DATA FOR THIS TASK |
════════════════════

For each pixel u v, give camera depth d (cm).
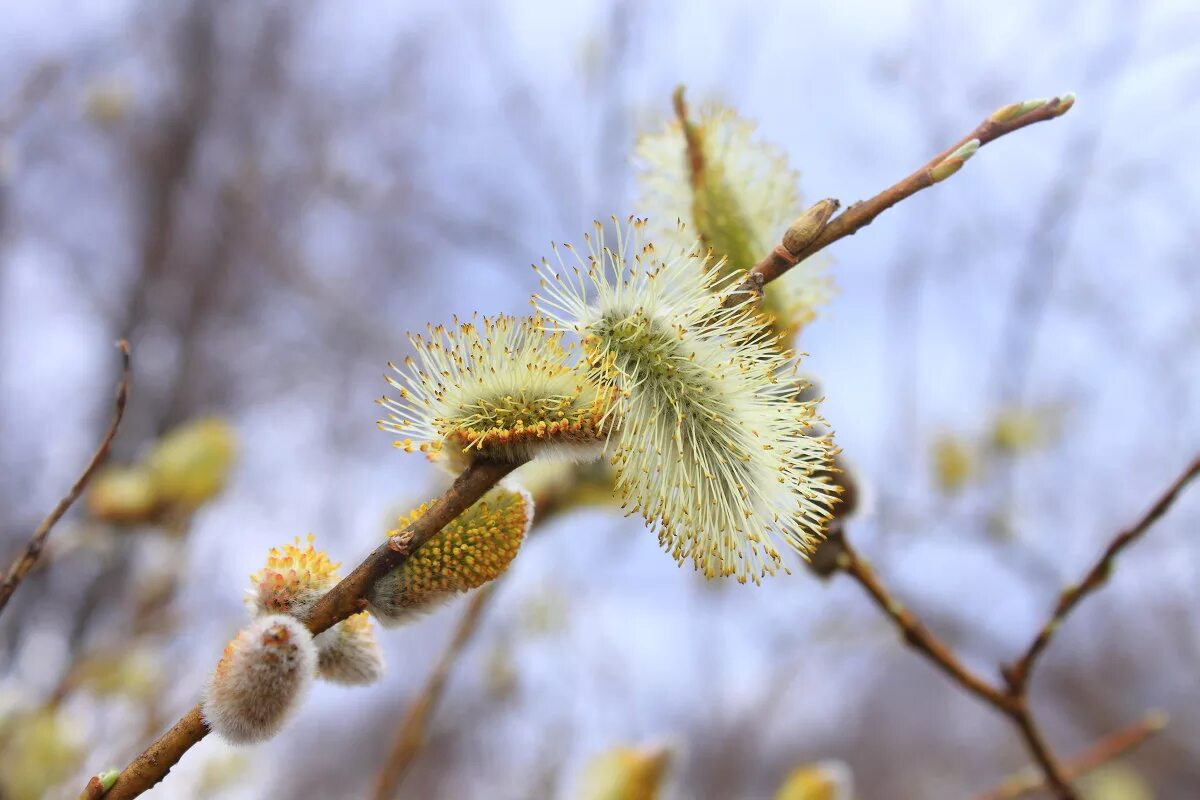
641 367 29
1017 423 75
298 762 97
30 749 41
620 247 29
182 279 125
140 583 51
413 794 82
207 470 48
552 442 28
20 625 67
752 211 32
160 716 45
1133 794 70
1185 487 33
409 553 27
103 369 118
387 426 28
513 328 29
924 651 35
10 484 104
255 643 26
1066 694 98
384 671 28
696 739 75
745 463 29
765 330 31
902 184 28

════════════════════

WORK TO COMPLETE |
The answer should be an exact copy of the material, with its pictures removed.

SOLUTION TO THE PROBLEM |
For each pixel u v, give camera depth d (cm).
641 367 29
1017 423 75
298 762 97
30 749 41
620 247 29
182 279 125
140 583 51
413 794 82
207 470 48
552 442 28
20 625 67
752 211 32
160 716 45
1133 794 70
1185 487 33
409 553 27
103 369 118
387 426 28
513 328 29
924 651 35
10 484 104
255 643 26
1066 694 98
384 671 28
696 739 75
745 463 29
765 330 31
902 184 28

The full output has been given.